Interesing topic. Hope it stays healthy.

I've made an attempt on my life as well. And recently. Not going to go into details ofc, but I planned it about 2 weeks in advance. Even quit my job thinking it would remove some of the embarrassment of it, since so few would notice I'd be gone. I'd been very depressed before and said to myself I was suicidal many times. Probably more in self-depreciating bravado than anything else. But this time it felt different. Like there was something final to it, that it would never go away. It felt like I was right to do what I was doing. So I carried out my plan to it's end... but didn't do it 'right' and so here I am.

As for what it has done to me now?
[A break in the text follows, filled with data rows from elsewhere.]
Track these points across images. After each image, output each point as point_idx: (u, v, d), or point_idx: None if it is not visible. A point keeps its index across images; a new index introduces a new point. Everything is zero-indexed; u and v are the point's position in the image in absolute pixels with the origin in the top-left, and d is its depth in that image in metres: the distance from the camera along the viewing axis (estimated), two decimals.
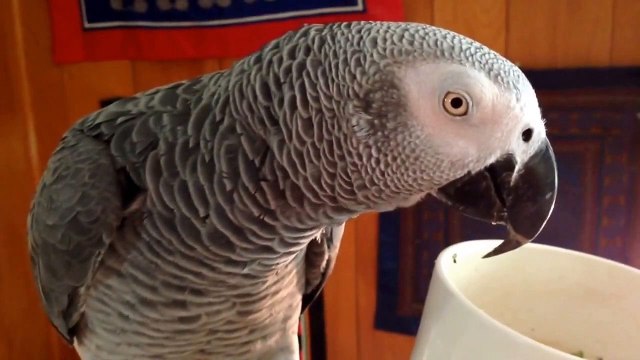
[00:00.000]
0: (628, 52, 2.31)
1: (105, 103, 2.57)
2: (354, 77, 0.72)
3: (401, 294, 2.64)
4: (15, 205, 2.76)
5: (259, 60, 0.79)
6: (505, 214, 0.77)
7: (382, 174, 0.74)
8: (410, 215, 2.56)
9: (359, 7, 2.40)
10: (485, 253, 0.84)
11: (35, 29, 2.65)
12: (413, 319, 2.62)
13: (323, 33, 0.76)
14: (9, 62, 2.67)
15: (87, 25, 2.59)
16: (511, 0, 2.37)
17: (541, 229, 0.77)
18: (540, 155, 0.76)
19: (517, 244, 0.79)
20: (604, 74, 2.33)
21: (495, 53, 0.75)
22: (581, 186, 2.33)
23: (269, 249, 0.83)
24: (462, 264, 0.93)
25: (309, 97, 0.73)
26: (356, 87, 0.72)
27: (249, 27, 2.48)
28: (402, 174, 0.74)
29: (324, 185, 0.76)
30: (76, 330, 0.98)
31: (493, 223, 0.79)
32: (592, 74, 2.31)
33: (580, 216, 2.38)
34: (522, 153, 0.75)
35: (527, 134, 0.74)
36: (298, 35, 0.78)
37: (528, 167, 0.75)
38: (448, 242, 2.54)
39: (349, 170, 0.74)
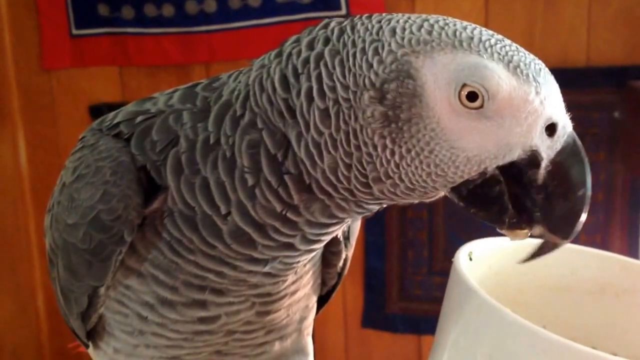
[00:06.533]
0: (604, 52, 2.36)
1: (93, 109, 2.63)
2: (370, 66, 0.71)
3: (388, 292, 2.66)
4: (4, 211, 2.75)
5: (279, 54, 0.78)
6: (515, 221, 0.74)
7: (397, 166, 0.72)
8: (395, 215, 2.58)
9: (343, 11, 2.44)
10: (502, 253, 0.82)
11: (23, 35, 2.65)
12: (400, 317, 2.65)
13: (343, 24, 0.76)
14: None
15: (74, 31, 2.59)
16: (490, 4, 2.42)
17: (578, 228, 0.72)
18: (568, 150, 0.72)
19: (554, 246, 0.75)
20: (581, 75, 2.37)
21: (518, 46, 0.72)
22: None
23: (291, 246, 0.82)
24: (477, 261, 0.91)
25: (325, 88, 0.72)
26: (372, 77, 0.71)
27: (235, 32, 2.51)
28: (416, 168, 0.72)
29: (341, 177, 0.75)
30: (92, 333, 0.96)
31: (502, 231, 0.76)
32: (569, 75, 2.34)
33: None
34: (547, 149, 0.71)
35: (550, 129, 0.71)
36: (318, 27, 0.77)
37: (555, 163, 0.71)
38: (432, 241, 2.57)
39: (364, 161, 0.73)
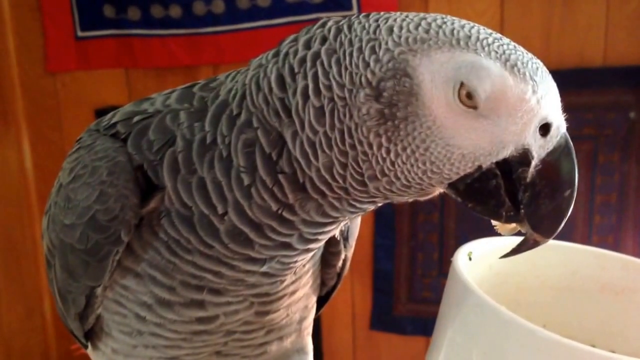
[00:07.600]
0: (621, 52, 2.34)
1: (100, 112, 2.60)
2: (367, 64, 0.71)
3: (396, 294, 2.67)
4: (10, 216, 2.75)
5: (276, 54, 0.78)
6: (513, 214, 0.74)
7: (393, 164, 0.73)
8: (406, 217, 2.58)
9: (354, 11, 2.40)
10: (502, 252, 0.82)
11: (27, 38, 2.62)
12: (408, 319, 2.67)
13: (340, 23, 0.75)
14: (2, 72, 2.64)
15: (80, 34, 2.56)
16: (505, 3, 2.38)
17: (560, 228, 0.74)
18: (559, 151, 0.72)
19: (535, 244, 0.76)
20: (598, 75, 2.35)
21: (516, 44, 0.73)
22: None
23: (288, 246, 0.82)
24: (477, 261, 0.91)
25: (321, 86, 0.73)
26: (369, 75, 0.71)
27: (243, 33, 2.47)
28: (412, 165, 0.73)
29: (336, 176, 0.75)
30: (91, 334, 0.97)
31: (495, 224, 0.78)
32: (585, 75, 2.33)
33: (572, 214, 2.41)
34: (539, 148, 0.72)
35: (544, 128, 0.71)
36: (316, 26, 0.77)
37: (546, 163, 0.72)
38: (442, 244, 2.58)
39: (360, 160, 0.73)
If anything it has served to me a unnecessarily drastic reassessment of myself. I've cut out the shite I had around me, and decided to get some proper help from a professional. My psych lady is varying in usefulness, but it's worth the effort to try.

I'm still a little freaked out by it. I did it so coldly, if someone saw me during that time they'd have not suspected a thing (I imagine). I have no idea if I'd ever think of doing it again.

The only thing which upsets me about it is my family. They don't know about it and never will. I couldn't give a shit about myself or anyone else any more. But they don't deserve me giving up like that. I think if there is anything you desire in life then there is something to work for and to keep going. I'd never encourage anyone to even consider it. It's never too late to try again and restart your life.